Dr Jones also raised concerns that evidence provided by treating GPs is being given less weight in NDIS decision-making.
“We feel really passionately that reform towards functional need is so important to get right,” he said.
Drawing on his experience in child development, Dr Jones said disability assessments must account for the changing circumstances that could dramatically affect a child’s development.
“If I am seeing a three-year-old who is already struggling with multiple differences in their development, let’s say their parents separate, or there’s a natural disaster [that] sweeps through their town, that is going to have an immediate and significant consequence on the developmental trajectory of that child,” he said.

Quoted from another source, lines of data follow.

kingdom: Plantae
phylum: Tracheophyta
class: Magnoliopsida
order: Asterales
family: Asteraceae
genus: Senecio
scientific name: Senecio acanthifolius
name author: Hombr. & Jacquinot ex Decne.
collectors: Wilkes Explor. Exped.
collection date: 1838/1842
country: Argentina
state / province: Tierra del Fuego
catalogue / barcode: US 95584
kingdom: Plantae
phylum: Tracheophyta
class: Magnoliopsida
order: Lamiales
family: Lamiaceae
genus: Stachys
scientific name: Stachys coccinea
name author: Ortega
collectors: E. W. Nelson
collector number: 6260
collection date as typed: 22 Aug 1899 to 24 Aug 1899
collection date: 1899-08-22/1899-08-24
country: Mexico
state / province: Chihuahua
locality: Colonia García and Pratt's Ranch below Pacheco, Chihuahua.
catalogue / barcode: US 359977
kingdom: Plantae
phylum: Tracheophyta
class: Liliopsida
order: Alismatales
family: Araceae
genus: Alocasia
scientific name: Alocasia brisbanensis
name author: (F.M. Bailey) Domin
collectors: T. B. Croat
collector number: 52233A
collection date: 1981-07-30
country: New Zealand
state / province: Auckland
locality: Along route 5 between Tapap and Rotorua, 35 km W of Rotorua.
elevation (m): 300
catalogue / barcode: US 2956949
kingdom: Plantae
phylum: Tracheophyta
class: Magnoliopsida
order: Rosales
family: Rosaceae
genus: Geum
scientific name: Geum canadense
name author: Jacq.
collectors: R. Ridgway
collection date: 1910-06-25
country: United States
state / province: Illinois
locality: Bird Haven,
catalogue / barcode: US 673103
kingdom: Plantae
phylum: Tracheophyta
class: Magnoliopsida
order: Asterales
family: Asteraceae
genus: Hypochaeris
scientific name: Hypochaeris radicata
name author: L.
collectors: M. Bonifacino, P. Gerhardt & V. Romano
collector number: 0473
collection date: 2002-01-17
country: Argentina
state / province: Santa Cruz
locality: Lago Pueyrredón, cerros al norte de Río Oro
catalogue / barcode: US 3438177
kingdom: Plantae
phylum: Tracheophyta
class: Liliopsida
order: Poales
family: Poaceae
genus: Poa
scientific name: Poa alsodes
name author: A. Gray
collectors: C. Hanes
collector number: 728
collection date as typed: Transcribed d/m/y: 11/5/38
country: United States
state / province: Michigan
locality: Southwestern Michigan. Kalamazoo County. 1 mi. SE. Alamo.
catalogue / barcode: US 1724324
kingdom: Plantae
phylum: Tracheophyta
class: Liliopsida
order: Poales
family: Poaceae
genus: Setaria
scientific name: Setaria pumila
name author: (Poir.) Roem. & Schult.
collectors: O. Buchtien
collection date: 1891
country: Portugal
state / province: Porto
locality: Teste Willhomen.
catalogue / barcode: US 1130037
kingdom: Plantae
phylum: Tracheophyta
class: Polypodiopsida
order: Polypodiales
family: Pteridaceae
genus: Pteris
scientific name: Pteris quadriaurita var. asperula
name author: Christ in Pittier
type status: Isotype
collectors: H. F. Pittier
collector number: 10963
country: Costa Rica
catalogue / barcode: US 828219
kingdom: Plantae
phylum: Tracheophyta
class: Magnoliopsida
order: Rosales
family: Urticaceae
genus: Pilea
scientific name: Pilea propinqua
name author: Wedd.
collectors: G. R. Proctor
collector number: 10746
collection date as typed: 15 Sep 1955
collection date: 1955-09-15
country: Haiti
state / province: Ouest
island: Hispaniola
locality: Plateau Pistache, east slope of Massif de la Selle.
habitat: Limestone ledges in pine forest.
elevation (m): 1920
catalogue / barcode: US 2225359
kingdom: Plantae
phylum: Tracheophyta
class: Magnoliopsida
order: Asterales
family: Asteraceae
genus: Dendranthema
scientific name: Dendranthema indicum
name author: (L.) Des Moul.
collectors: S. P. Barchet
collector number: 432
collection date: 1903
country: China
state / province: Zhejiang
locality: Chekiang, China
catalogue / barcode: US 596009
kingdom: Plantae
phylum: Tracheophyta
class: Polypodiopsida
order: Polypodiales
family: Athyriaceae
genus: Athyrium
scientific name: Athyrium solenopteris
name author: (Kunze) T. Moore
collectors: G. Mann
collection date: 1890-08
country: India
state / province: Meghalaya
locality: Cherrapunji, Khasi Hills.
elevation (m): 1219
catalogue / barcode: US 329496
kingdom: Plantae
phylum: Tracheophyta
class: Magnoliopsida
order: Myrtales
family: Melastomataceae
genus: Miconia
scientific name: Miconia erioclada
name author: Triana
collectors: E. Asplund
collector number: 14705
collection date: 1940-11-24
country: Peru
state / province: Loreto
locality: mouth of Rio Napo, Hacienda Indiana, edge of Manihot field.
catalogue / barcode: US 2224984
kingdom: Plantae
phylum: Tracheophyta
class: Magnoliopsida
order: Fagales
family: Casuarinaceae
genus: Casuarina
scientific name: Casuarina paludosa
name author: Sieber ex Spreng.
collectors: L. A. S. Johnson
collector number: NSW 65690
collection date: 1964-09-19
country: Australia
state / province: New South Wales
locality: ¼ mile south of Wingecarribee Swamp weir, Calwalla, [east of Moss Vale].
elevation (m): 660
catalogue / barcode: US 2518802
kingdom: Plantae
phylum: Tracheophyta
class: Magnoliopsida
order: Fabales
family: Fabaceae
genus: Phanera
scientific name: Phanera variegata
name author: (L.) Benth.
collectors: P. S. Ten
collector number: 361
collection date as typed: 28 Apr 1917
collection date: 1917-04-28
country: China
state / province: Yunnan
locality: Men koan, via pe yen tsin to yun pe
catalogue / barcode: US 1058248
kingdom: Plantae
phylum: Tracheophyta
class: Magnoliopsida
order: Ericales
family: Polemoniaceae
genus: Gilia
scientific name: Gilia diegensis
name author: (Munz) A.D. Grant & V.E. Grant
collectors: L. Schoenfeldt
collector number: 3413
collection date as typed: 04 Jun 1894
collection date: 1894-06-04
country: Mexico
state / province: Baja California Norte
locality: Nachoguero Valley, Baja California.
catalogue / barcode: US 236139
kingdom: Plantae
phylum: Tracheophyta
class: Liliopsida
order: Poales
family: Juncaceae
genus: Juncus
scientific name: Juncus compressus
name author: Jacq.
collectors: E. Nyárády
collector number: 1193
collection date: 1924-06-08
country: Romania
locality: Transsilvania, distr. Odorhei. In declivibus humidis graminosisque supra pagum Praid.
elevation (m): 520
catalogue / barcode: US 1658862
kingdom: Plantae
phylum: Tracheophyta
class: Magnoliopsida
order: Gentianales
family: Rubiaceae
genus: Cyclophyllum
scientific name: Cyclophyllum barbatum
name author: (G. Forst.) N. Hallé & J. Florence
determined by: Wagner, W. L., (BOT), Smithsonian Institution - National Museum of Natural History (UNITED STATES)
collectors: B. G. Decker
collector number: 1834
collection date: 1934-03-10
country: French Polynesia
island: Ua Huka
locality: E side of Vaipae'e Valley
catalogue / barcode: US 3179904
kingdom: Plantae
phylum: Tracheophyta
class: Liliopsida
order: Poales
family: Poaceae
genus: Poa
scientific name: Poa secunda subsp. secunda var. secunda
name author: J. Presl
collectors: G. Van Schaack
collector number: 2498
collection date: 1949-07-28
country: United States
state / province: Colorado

“If we do not intervene at that point to provide extra support, just for a time, that child misses a developmental window that was entirely related to the circumstances in which they found themselves.”
Dr Jones said reforms should allow support to increase or decrease according to a person’s needs, rather than forcing people into an “in or out” model of care.
“We feel really passionately that reform towards functional need is so important to get right, and one of the factors we would really love to see is that we have the ability to access a truly stepped care model of care, where people can step up to high levels of support when it is needed, step down to low levels when it is needed, and that we have that ability to say to the support system for that person, we can help you access what you need when you need it,” he said.
“Needless to say, the impact that would make on our hospital sector and on our mental health sector as well is staggering, because that’s just people getting what they need when they need it.
“If people don’t get that, they end up in hospital, or they end up in our mental health system, or both.”
Dr Jones said one of the things that must be critical in these tools and evidence-based assessments was that they translated to the “real world”.
“They have to be usable across broad swathes of our population,” he said.
“We know that, coming back to the question on letters of support [for NDIS funding], the people we were most writing letters support for were the people who had no voice, either due to their circumstances, their cultural background, or their disability.
“They had no way of navigating the system, and that inequity of access to endless is something that we have seen sadly, and we’re passionate about correcting.
“One of the things that we need to make sure is that those tools themselves do not embed those same biases over access.”
The Senate committee is expected to report on the proposed reforms later this month.